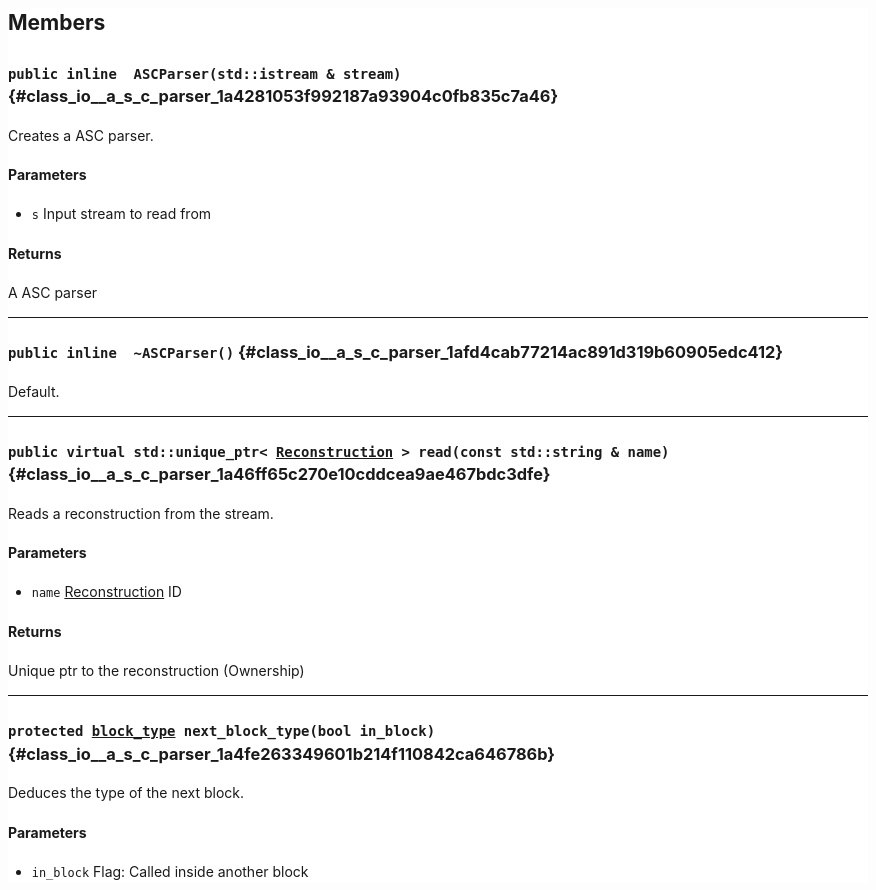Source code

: ## Members


### `public inline  ASCParser(std::istream & stream)` {#class_io__a_s_c_parser_1a4281053f992187a93904c0fb835c7a46}

Creates a ASC parser.

#### Parameters
* `s` Input stream to read from





#### Returns
A ASC parser

---

### `public inline  ~ASCParser()` {#class_io__a_s_c_parser_1afd4cab77214ac891d319b60905edc412}

Default.



---

### `public virtual std::unique_ptr< `[`Reconstruction`](core.html#class_reconstruction)` > read(const std::string & name)` {#class_io__a_s_c_parser_1a46ff65c270e10cddcea9ae467bdc3dfe}

Reads a reconstruction from the stream.

#### Parameters
* `name` [Reconstruction](core.html#class_reconstruction) ID





#### Returns
Unique ptr to the reconstruction (Ownership)

---

### `protected `[`block_type`](#namespace_io_1afaa11ac86606a3d09b761ace634cf00d)` next_block_type(bool in_block)` {#class_io__a_s_c_parser_1a4fe263349601b214f110842ca646786b}

Deduces the type of the next block.

#### Parameters
* `in_block` Flag: Called inside another block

→ **What is expected**: Reproduce the text of the item above character for character, leaving out the picture.

→ **Expected answer**:
Source code

: ## Members


### `public inline  ASCParser(std::istream & stream)` {#class_io__a_s_c_parser_1a4281053f992187a93904c0fb835c7a46}

Creates a ASC parser.

#### Parameters
* `s` Input stream to read from





#### Returns
A ASC parser

---

### `public inline  ~ASCParser()` {#class_io__a_s_c_parser_1afd4cab77214ac891d319b60905edc412}

Default.



---

### `public virtual std::unique_ptr< `[`Reconstruction`](core.html#class_reconstruction)` > read(const std::string & name)` {#class_io__a_s_c_parser_1a46ff65c270e10cddcea9ae467bdc3dfe}

Reads a reconstruction from the stream.

#### Parameters
* `name` [Reconstruction](core.html#class_reconstruction) ID





#### Returns
Unique ptr to the reconstruction (Ownership)

---

### `protected `[`block_type`](#namespace_io_1afaa11ac86606a3d09b761ace634cf00d)` next_block_type(bool in_block)` {#class_io__a_s_c_parser_1a4fe263349601b214f110842ca646786b}

Deduces the type of the next block.

#### Parameters
* `in_block` Flag: Called inside another block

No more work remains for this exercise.